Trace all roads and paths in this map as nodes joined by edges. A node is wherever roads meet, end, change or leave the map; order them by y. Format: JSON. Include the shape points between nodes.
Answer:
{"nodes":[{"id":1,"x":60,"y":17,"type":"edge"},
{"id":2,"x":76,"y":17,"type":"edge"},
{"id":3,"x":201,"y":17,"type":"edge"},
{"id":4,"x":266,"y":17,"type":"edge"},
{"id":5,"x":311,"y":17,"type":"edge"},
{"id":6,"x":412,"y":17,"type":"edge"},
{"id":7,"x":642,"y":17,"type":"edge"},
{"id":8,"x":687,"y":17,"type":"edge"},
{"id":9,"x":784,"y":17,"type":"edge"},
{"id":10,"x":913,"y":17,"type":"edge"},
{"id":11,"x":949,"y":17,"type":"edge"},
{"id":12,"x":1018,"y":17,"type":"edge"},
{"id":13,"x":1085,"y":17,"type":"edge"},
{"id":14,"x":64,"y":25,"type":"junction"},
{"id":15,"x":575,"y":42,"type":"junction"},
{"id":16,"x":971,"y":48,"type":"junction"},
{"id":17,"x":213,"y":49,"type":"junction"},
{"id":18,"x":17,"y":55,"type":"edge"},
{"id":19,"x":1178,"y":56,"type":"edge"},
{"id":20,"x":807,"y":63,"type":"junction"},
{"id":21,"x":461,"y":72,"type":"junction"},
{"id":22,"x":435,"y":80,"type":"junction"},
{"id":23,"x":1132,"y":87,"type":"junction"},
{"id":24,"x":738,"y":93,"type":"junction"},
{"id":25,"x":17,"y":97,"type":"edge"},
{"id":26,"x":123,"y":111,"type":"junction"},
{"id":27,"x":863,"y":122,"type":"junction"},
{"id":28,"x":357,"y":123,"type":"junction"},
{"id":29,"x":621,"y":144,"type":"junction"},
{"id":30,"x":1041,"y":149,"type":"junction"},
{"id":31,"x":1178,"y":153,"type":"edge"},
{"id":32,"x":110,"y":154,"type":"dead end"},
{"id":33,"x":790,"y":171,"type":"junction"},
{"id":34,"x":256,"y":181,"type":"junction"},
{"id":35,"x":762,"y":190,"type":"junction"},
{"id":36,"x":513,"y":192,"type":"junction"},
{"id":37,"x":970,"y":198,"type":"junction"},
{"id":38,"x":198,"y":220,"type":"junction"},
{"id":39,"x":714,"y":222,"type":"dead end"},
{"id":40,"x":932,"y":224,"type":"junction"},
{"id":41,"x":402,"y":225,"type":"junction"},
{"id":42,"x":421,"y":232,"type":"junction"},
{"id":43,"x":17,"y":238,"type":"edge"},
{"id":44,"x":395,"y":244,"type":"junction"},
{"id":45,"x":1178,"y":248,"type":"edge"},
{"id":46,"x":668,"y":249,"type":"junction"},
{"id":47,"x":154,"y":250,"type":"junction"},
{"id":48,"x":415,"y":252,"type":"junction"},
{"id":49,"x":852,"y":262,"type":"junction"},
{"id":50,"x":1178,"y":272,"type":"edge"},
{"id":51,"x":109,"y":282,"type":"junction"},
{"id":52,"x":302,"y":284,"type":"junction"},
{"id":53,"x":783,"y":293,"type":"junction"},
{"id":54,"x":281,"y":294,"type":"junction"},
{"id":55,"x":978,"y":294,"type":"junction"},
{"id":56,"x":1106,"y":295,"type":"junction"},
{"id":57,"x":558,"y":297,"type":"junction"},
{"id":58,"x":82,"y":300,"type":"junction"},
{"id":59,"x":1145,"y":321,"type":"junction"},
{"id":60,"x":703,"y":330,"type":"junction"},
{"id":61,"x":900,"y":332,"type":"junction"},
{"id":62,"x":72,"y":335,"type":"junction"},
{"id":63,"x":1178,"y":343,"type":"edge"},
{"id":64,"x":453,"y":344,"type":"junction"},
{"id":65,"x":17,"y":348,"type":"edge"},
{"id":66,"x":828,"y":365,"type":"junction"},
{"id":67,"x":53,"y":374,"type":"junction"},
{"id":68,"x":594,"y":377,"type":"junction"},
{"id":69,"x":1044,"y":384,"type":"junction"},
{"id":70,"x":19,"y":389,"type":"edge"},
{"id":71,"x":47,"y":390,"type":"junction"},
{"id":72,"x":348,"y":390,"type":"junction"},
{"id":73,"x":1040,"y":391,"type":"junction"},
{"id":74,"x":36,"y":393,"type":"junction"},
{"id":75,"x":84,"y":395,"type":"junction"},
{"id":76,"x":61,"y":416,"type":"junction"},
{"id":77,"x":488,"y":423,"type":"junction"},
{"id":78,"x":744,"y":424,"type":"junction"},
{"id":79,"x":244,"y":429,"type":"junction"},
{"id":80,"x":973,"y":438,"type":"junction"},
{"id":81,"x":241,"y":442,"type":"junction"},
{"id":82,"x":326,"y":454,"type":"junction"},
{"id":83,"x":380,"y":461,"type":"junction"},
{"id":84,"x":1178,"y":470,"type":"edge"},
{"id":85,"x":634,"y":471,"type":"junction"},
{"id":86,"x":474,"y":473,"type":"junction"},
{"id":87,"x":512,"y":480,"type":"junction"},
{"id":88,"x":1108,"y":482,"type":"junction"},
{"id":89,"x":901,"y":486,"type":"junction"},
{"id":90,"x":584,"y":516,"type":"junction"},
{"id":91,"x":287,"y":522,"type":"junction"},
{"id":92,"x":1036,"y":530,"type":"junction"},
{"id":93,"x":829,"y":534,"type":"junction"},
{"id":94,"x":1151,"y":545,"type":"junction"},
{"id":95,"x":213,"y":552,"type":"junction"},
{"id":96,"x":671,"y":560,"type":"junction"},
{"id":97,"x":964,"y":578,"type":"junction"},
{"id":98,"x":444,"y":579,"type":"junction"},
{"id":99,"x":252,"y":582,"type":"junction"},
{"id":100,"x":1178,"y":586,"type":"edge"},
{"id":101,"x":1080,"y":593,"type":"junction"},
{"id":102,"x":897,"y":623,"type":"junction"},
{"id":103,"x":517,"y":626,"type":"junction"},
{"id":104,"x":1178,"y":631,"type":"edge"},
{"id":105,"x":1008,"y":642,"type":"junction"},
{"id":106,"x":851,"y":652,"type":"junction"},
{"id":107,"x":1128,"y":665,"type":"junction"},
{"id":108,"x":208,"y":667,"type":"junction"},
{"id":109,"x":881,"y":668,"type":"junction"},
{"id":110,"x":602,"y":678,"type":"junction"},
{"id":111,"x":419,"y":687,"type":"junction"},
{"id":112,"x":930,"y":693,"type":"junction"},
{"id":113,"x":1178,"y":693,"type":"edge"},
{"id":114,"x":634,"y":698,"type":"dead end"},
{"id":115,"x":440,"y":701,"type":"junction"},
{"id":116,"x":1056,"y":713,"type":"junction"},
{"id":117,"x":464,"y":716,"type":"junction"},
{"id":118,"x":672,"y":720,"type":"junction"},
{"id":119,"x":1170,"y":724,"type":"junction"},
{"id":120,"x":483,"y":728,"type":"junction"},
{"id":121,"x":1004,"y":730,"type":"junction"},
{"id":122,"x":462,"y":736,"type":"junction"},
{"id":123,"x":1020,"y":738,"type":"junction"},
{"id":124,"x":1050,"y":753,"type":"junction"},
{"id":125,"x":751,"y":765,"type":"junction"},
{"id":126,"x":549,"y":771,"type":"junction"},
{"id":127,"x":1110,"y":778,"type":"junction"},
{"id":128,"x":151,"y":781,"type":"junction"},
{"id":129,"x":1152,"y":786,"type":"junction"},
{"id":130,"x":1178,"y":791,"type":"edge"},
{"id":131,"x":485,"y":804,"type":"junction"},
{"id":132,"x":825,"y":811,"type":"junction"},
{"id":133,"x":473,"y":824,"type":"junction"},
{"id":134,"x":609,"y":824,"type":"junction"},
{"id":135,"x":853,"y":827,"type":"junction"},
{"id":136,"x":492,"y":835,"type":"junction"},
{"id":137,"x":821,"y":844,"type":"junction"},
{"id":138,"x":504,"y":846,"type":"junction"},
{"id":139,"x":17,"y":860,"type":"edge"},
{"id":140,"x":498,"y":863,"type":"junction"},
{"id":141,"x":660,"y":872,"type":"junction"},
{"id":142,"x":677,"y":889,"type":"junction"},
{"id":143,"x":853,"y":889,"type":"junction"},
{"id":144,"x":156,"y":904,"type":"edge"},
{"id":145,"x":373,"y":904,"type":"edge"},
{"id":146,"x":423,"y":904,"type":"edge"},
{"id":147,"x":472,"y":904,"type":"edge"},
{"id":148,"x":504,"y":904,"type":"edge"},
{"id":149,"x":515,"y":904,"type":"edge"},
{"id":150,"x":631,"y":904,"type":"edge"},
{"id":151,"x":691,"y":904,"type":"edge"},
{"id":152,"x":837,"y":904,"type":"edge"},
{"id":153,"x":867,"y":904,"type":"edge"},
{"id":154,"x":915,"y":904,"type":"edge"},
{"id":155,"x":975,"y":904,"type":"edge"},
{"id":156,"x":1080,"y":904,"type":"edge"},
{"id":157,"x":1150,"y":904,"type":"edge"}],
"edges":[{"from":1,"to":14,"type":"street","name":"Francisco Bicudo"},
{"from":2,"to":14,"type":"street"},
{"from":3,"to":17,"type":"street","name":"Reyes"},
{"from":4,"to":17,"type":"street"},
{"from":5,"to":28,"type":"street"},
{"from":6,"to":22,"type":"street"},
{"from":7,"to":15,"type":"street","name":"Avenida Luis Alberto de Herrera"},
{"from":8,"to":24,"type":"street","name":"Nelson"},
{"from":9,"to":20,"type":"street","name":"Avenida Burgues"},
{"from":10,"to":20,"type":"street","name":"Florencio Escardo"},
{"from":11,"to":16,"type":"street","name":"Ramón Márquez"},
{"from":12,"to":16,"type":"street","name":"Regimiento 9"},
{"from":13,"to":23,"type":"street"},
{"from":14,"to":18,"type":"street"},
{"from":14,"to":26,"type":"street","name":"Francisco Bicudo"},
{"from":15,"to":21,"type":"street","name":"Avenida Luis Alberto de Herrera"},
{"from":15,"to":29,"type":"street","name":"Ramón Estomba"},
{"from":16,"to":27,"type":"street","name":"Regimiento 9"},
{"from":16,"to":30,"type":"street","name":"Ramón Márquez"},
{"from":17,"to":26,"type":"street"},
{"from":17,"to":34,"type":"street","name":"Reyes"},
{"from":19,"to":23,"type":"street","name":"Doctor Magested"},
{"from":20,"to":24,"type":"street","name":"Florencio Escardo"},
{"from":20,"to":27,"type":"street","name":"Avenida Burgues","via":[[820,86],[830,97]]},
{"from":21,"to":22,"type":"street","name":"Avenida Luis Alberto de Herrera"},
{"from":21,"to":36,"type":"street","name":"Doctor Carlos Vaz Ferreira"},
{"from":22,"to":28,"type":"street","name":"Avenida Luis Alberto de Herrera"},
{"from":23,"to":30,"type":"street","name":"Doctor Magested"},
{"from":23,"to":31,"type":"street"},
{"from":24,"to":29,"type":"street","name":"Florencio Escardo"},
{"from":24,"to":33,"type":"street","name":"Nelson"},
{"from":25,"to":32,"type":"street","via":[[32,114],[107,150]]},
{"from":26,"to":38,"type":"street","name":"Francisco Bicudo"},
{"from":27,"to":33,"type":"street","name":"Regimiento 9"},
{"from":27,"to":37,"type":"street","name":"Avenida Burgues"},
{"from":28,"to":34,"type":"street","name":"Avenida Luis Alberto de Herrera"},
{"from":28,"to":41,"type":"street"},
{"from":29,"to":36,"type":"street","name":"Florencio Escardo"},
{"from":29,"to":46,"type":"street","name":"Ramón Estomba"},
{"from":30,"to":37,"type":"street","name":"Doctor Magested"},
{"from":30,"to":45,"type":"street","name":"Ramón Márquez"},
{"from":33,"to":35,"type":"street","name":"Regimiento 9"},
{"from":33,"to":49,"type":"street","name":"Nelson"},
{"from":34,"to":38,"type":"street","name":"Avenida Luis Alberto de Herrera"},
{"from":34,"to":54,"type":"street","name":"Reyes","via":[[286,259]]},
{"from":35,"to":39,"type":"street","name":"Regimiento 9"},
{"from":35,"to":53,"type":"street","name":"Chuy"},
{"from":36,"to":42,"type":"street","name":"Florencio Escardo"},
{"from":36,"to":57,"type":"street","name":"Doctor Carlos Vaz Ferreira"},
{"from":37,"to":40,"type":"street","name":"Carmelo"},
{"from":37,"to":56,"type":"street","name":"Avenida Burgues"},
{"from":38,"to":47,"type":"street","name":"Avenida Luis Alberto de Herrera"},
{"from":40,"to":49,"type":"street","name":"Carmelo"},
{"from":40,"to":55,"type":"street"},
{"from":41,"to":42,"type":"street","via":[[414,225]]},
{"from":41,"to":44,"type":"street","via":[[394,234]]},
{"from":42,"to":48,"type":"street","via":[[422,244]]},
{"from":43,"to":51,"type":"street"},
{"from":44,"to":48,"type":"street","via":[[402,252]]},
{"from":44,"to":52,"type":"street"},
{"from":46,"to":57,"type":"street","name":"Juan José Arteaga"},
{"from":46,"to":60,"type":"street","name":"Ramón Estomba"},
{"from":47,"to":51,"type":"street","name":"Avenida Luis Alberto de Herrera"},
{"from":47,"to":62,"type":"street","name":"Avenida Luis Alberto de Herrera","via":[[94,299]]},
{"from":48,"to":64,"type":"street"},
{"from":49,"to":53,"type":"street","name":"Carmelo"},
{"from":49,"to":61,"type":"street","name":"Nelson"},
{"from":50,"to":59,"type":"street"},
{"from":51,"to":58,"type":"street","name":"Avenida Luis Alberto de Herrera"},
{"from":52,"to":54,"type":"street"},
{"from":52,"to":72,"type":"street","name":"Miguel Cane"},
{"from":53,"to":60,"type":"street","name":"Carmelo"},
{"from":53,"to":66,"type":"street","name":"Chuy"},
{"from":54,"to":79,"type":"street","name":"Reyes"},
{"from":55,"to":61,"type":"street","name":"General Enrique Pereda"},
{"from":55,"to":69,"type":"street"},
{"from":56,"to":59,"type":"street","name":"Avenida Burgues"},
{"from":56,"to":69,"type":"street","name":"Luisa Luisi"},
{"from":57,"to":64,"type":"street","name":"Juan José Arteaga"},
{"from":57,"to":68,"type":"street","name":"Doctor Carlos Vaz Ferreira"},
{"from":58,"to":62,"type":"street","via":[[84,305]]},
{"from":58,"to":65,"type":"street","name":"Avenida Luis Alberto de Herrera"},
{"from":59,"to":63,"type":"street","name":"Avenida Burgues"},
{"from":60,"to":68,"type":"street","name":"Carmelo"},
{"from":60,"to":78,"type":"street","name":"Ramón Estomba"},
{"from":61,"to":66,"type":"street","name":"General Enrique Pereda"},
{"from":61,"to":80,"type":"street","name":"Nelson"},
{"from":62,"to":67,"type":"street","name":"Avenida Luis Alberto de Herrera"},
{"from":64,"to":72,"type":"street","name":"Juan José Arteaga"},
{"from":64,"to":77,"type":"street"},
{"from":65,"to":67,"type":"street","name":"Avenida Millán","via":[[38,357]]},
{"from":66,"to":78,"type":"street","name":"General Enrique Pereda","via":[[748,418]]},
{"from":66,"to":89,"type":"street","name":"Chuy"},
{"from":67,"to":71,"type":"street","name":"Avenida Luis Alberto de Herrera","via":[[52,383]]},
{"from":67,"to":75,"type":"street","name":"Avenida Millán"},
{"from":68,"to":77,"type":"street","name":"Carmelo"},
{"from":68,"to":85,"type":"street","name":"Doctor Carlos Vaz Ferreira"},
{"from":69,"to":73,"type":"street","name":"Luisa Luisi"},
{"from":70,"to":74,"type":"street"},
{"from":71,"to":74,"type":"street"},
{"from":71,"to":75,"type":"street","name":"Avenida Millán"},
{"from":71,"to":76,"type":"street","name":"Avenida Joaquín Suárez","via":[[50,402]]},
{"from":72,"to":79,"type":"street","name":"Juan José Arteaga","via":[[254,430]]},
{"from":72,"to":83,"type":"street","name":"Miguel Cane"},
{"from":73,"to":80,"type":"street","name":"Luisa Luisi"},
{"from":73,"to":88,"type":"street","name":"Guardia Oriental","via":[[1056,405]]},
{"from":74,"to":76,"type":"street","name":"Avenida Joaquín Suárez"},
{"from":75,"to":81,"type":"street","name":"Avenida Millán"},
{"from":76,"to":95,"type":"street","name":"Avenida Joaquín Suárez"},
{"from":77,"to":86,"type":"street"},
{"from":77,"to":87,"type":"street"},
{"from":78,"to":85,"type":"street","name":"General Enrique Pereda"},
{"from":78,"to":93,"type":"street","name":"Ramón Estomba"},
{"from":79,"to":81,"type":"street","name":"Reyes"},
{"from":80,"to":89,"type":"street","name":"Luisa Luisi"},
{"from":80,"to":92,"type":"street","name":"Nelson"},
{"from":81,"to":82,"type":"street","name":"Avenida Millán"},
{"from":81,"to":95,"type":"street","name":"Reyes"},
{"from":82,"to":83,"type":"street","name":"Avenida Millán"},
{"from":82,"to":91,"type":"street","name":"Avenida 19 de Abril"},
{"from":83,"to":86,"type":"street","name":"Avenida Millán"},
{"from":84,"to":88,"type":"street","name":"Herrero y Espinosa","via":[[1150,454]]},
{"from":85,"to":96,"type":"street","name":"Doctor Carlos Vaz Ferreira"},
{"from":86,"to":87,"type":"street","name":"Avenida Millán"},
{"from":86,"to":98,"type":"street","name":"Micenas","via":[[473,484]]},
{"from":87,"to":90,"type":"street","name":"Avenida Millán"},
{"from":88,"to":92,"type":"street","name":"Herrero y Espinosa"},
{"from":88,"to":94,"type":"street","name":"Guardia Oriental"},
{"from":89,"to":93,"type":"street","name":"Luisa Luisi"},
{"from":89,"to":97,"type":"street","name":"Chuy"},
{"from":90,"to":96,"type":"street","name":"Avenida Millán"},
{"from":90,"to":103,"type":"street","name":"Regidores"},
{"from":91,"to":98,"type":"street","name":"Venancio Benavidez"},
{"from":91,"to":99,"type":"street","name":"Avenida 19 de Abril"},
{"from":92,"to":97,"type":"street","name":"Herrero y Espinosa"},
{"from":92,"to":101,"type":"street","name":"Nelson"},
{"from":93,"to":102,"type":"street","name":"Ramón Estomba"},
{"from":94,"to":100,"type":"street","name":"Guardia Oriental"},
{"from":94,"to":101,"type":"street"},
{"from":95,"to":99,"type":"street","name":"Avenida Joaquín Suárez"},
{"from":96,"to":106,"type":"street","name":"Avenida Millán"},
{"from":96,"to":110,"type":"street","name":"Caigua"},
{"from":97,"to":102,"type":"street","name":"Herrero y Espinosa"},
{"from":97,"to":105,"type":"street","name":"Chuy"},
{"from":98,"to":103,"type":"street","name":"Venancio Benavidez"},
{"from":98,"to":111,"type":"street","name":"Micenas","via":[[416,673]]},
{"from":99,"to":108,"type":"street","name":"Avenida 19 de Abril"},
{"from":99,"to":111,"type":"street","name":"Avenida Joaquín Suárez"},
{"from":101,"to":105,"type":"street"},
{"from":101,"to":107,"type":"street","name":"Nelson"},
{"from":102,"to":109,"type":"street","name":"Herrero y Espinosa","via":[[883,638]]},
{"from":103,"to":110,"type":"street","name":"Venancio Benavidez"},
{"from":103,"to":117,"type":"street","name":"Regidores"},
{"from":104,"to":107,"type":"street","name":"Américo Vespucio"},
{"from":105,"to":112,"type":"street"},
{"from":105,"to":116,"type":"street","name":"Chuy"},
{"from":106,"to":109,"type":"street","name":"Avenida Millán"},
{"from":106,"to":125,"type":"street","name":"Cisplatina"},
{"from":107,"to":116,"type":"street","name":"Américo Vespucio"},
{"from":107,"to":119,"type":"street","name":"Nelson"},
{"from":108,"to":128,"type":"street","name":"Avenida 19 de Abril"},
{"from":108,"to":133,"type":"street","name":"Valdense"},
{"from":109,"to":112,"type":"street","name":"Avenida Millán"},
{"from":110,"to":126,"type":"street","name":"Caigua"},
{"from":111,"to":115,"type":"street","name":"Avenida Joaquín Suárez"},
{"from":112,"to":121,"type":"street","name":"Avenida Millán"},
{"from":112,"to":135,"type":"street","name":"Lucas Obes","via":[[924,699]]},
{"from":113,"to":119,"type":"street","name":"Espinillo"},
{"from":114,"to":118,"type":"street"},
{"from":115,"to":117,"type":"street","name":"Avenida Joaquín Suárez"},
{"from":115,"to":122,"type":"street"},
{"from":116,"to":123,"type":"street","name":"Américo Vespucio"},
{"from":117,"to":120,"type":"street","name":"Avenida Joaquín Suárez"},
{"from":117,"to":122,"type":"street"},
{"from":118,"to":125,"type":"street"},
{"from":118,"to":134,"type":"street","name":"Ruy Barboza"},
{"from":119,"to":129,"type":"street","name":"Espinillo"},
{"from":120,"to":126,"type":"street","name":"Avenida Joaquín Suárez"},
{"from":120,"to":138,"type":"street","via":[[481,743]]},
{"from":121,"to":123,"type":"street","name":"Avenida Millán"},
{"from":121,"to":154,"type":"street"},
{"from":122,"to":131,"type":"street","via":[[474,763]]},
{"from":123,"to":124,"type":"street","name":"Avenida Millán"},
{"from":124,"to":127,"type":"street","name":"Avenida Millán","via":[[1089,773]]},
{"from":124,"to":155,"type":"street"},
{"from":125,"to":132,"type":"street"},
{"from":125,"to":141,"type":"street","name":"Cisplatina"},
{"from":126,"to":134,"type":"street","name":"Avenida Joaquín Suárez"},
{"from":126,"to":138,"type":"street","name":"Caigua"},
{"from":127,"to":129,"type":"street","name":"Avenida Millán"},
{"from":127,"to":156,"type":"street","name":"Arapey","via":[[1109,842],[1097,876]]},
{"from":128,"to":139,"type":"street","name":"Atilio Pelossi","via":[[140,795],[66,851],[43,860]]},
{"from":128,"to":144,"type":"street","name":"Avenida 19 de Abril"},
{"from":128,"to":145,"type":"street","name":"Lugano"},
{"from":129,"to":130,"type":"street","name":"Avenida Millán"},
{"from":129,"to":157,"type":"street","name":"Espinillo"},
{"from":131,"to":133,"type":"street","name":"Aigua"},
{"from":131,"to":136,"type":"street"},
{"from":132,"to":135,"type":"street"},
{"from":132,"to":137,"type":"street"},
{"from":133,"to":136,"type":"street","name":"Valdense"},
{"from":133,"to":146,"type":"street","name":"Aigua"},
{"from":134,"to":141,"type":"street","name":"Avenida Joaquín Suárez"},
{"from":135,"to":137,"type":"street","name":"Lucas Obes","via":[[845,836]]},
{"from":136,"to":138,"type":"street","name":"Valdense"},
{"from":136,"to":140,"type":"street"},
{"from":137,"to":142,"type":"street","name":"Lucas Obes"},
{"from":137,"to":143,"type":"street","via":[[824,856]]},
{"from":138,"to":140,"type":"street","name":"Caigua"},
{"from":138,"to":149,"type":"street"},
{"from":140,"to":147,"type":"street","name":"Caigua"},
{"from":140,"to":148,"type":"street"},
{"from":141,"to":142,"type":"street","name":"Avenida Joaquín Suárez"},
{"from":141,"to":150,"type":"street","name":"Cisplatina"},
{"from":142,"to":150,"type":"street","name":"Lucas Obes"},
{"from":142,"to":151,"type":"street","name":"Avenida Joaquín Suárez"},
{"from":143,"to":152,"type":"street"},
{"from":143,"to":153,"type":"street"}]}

== Instructions to follow ==
Your reply must be one number: how many lines of the material hold the string "Espinosa".

== Answer section ==
5